» **THE PROBLEM**
Answer with one number only, the count of lines in the material below that hold "launch".

» **DATASET RECORDS**
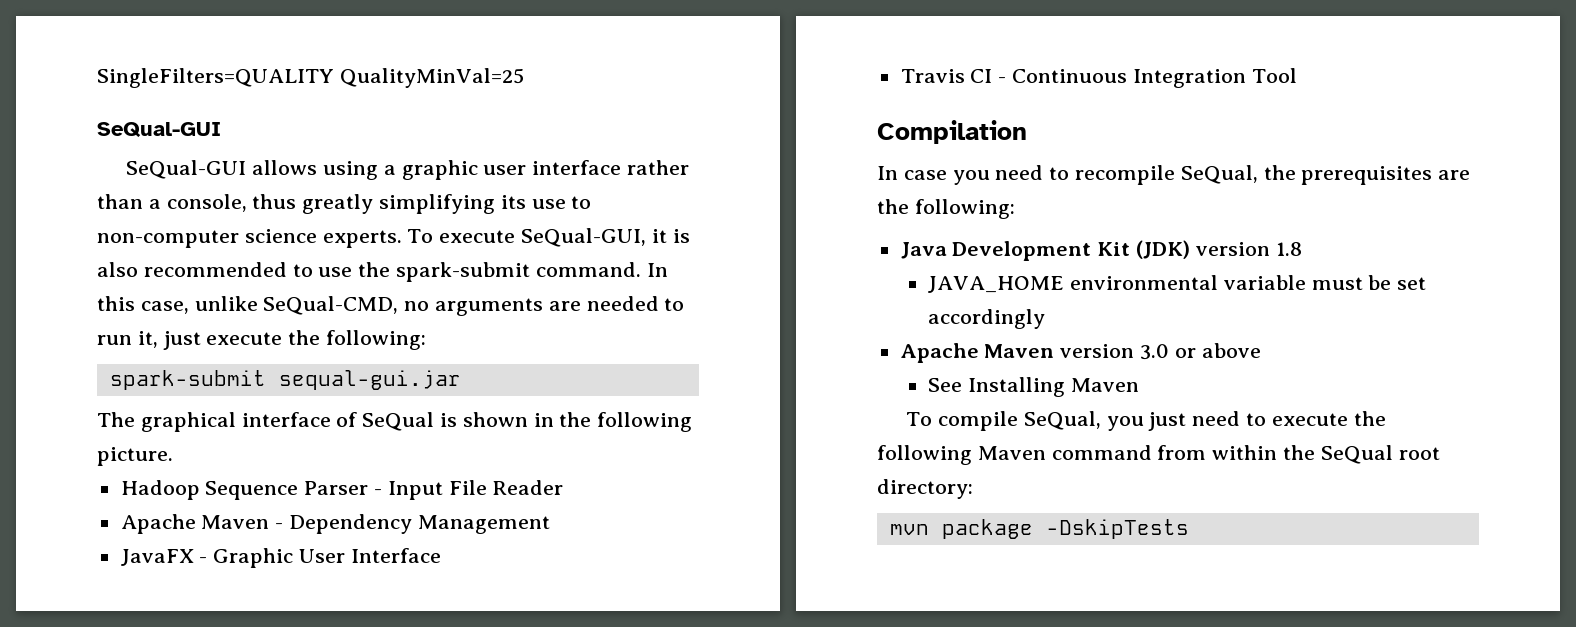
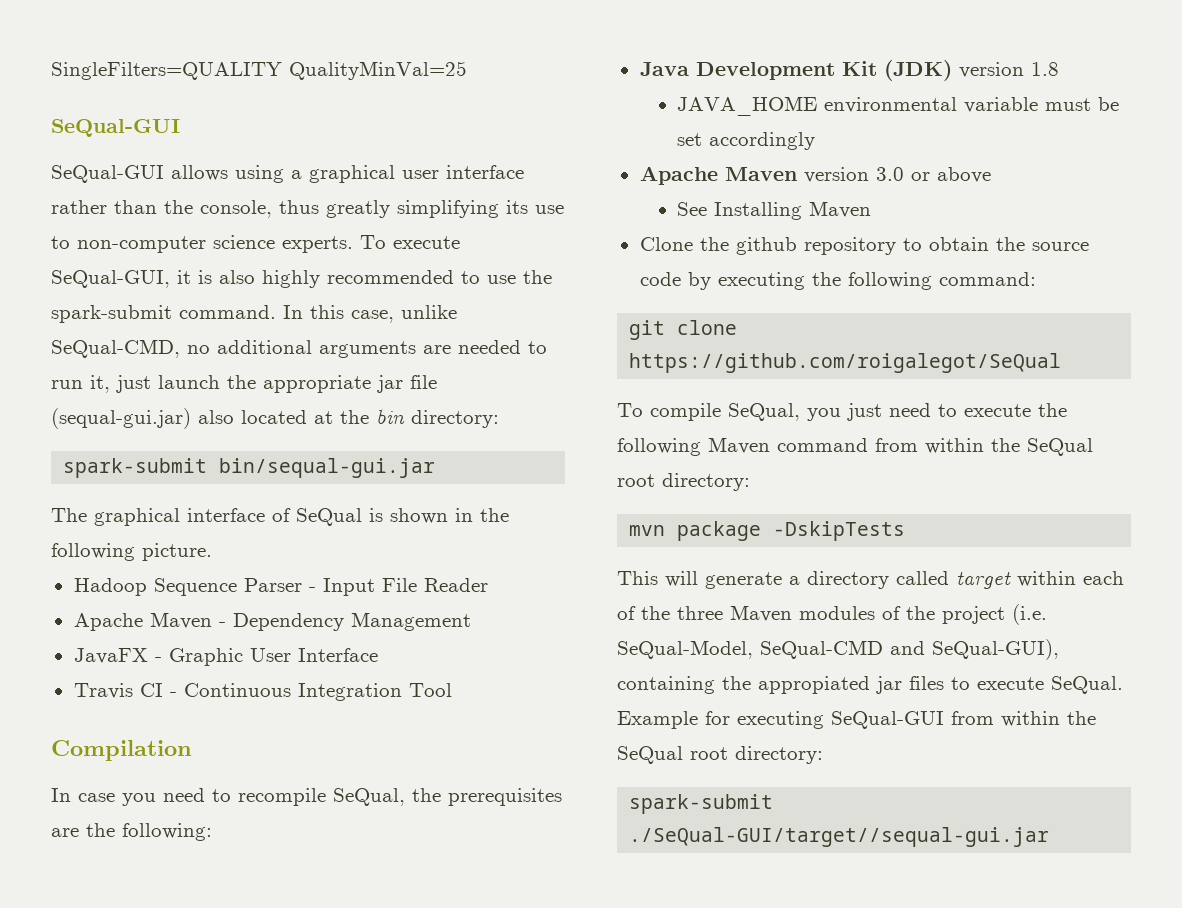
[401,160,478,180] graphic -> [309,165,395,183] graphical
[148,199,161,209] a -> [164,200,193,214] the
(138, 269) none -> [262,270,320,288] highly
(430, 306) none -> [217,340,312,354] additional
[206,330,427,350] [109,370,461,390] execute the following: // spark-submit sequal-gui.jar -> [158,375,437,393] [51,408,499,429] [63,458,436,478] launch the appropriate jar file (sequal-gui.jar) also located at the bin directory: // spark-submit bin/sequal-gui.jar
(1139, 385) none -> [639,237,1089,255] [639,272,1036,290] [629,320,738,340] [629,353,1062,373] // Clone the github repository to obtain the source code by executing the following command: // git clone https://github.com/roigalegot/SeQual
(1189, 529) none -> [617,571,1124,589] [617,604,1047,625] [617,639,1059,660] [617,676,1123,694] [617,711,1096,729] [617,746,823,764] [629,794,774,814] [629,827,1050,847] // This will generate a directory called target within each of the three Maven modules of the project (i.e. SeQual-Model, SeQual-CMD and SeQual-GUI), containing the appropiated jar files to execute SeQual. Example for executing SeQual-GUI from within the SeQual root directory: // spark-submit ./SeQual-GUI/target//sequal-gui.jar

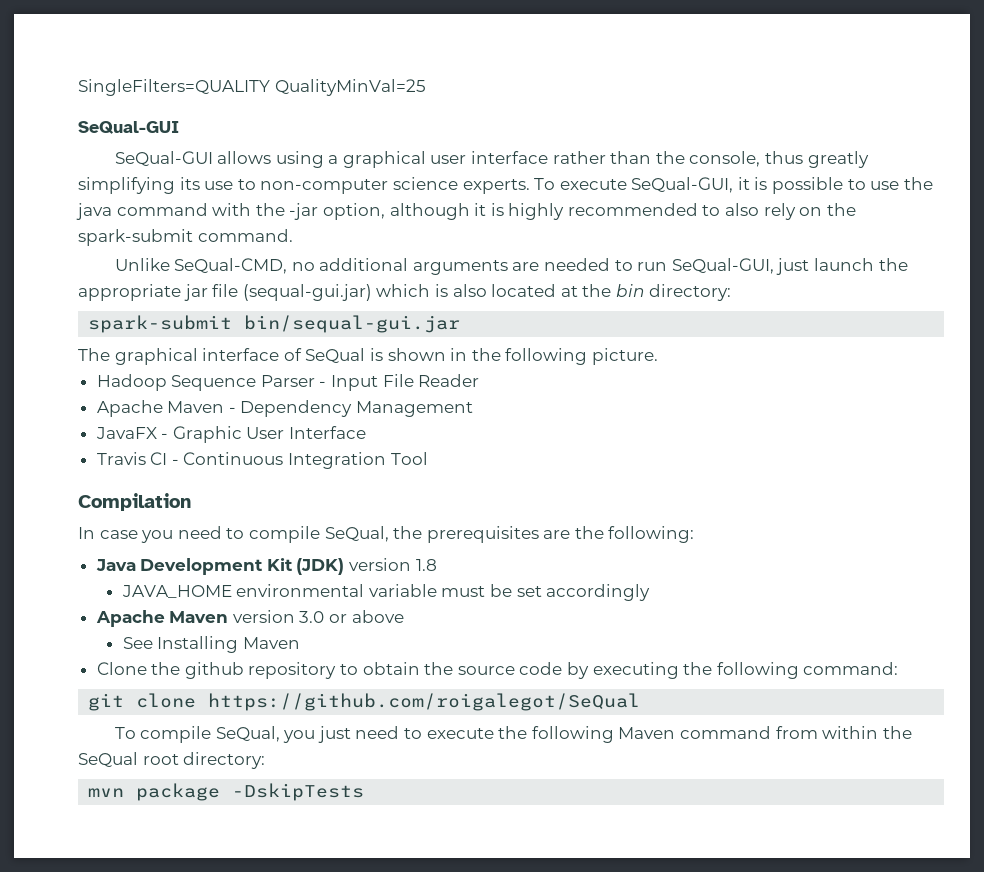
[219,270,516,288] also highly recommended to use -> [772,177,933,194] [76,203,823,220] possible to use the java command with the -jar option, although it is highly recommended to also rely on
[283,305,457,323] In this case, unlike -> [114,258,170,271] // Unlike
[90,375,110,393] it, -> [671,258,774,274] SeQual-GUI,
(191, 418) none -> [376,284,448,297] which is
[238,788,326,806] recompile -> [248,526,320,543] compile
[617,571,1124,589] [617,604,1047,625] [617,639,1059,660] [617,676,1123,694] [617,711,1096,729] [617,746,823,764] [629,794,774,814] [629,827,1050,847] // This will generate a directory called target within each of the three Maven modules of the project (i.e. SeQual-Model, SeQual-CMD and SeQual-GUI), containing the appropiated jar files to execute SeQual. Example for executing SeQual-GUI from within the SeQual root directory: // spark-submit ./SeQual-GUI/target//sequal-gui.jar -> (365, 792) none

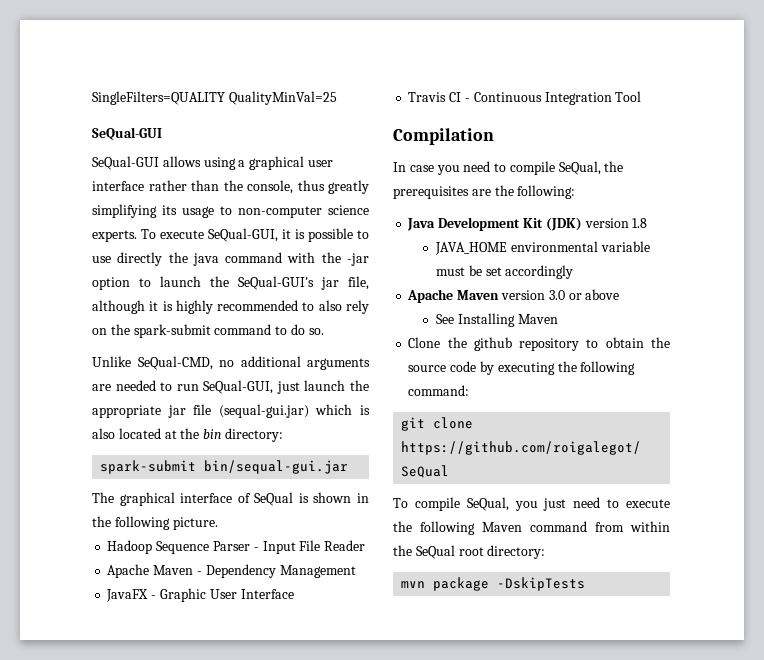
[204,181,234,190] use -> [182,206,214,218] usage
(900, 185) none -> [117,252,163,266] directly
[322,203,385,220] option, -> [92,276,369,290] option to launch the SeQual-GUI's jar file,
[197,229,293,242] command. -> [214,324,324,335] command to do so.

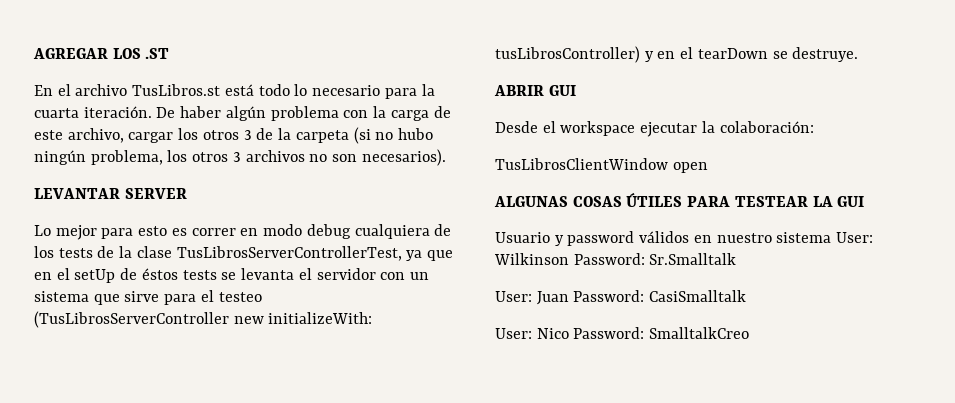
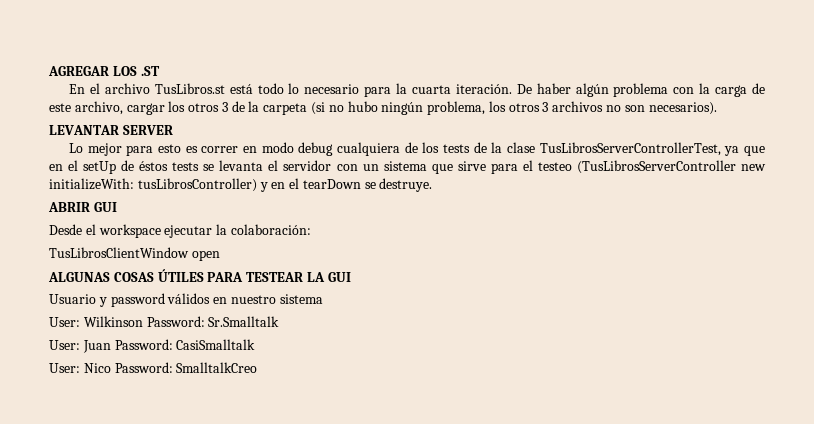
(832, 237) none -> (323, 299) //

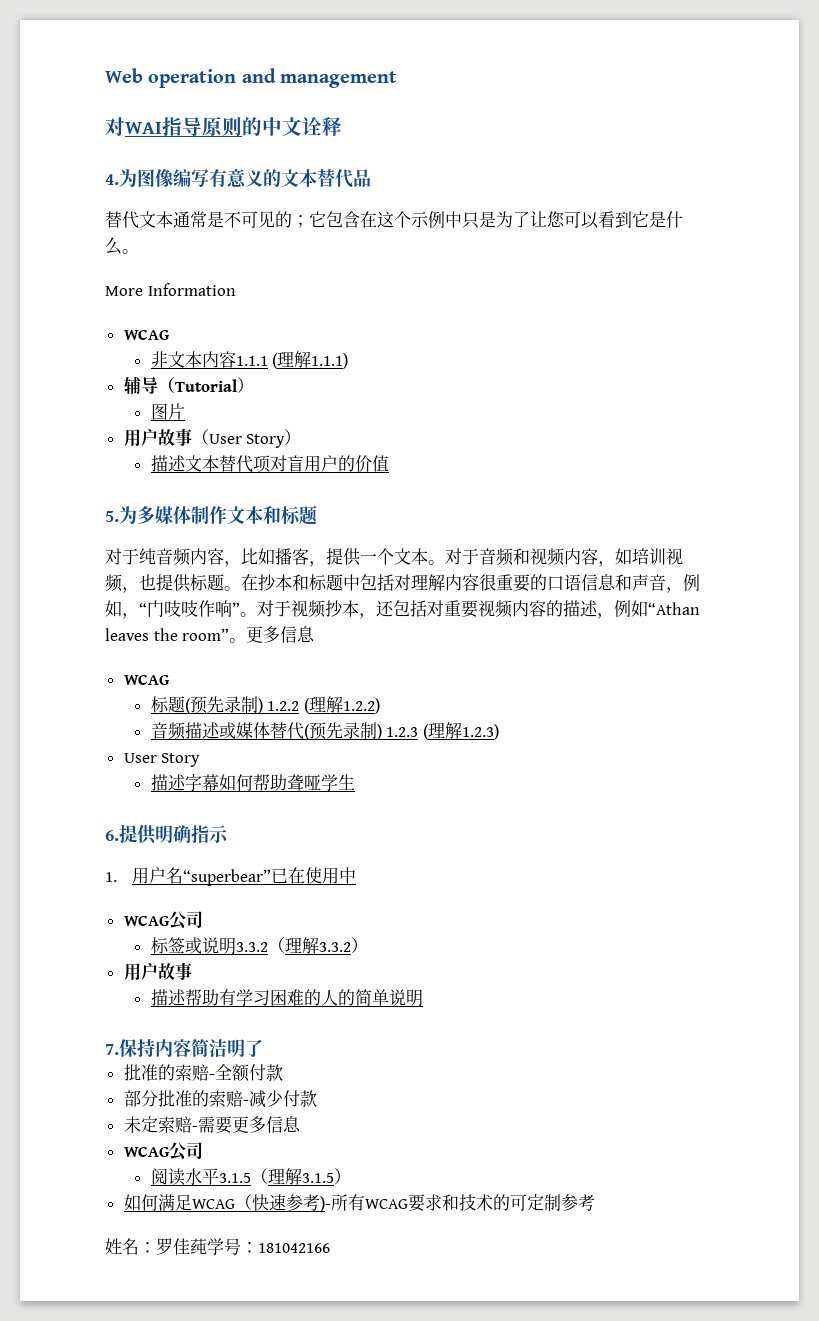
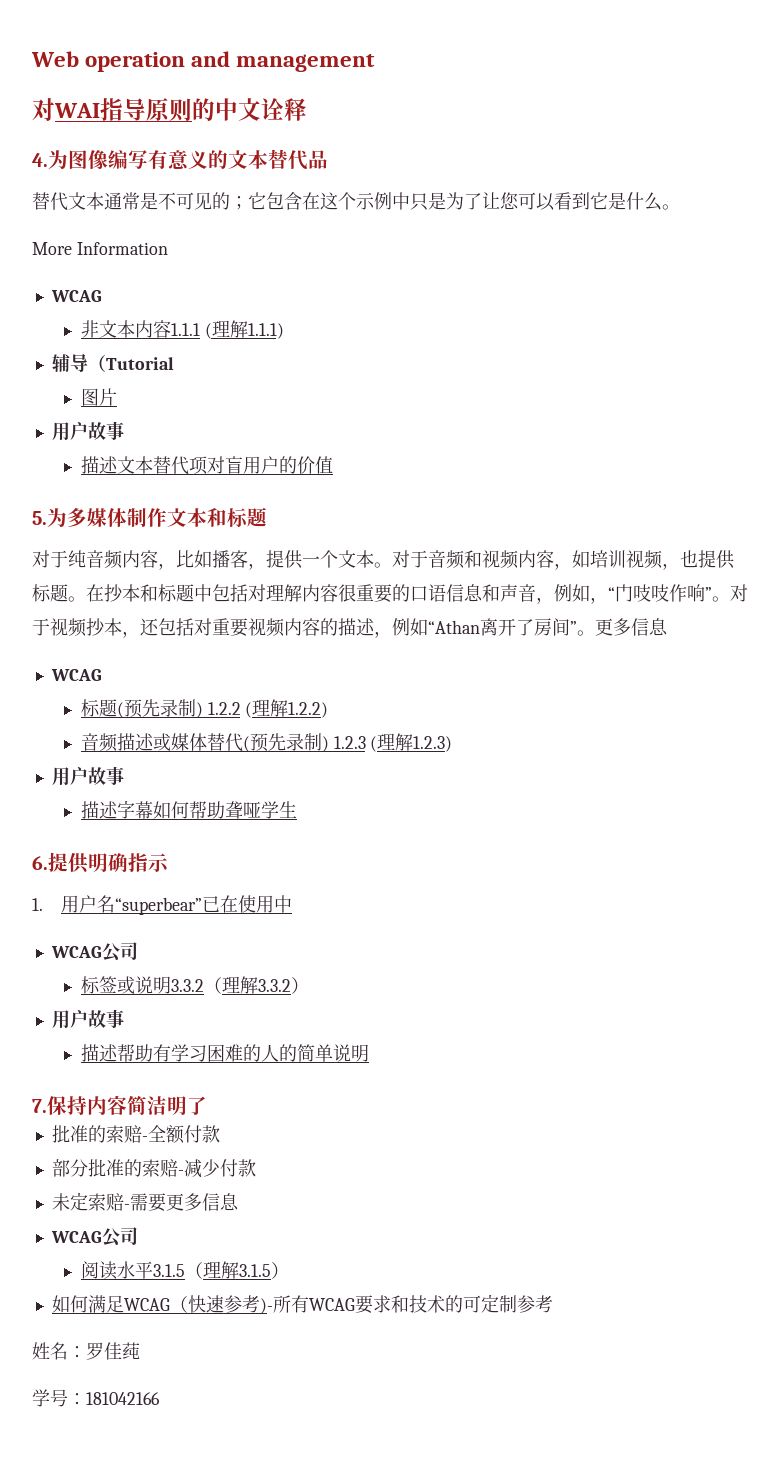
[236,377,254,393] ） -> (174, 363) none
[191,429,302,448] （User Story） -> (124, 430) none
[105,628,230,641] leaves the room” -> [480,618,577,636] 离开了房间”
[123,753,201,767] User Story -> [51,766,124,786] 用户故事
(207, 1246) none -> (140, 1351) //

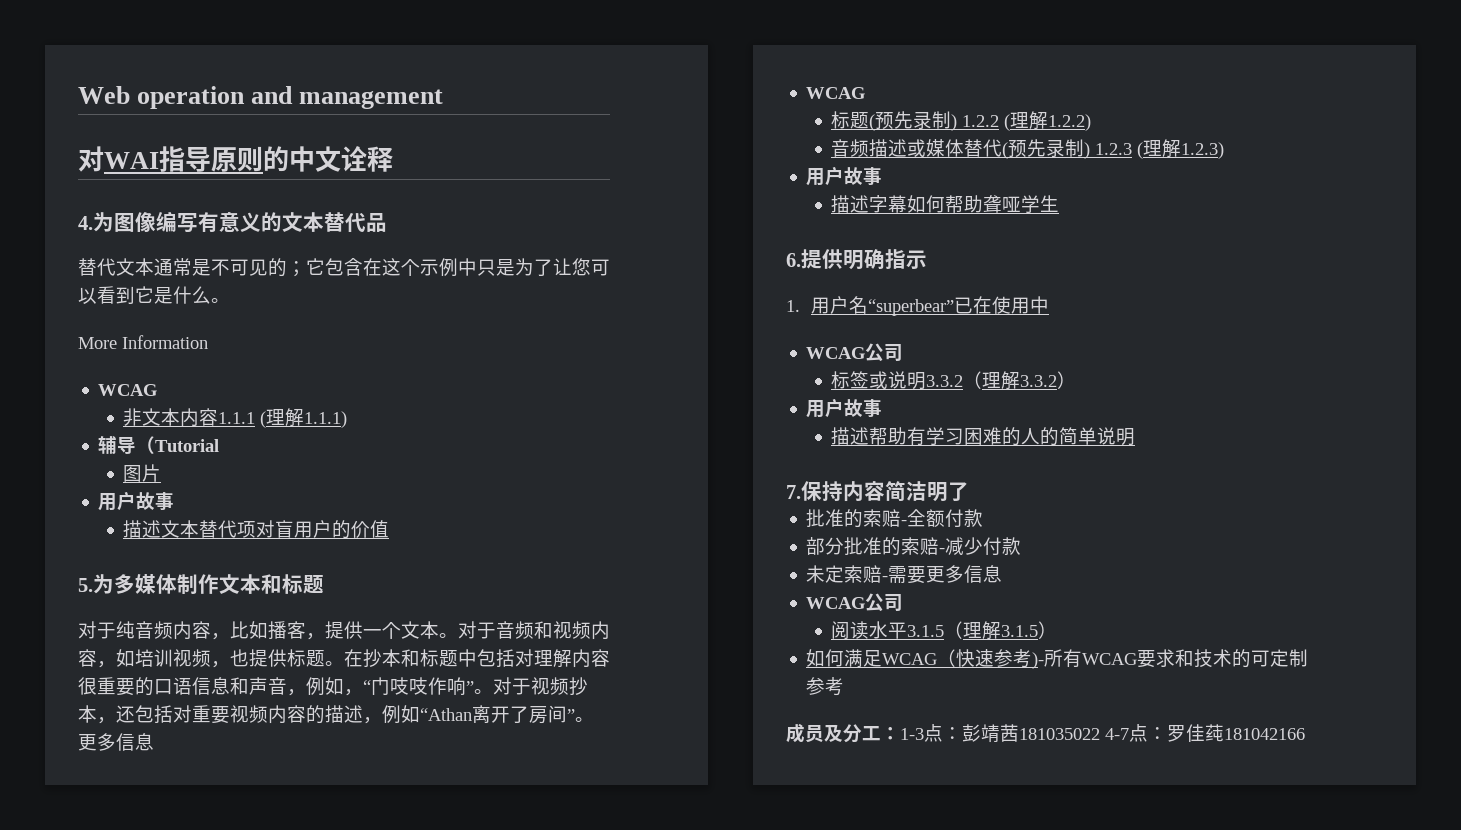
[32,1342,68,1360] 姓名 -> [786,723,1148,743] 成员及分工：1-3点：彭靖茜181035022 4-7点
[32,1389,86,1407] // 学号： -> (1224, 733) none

» **THE ANSWER**
2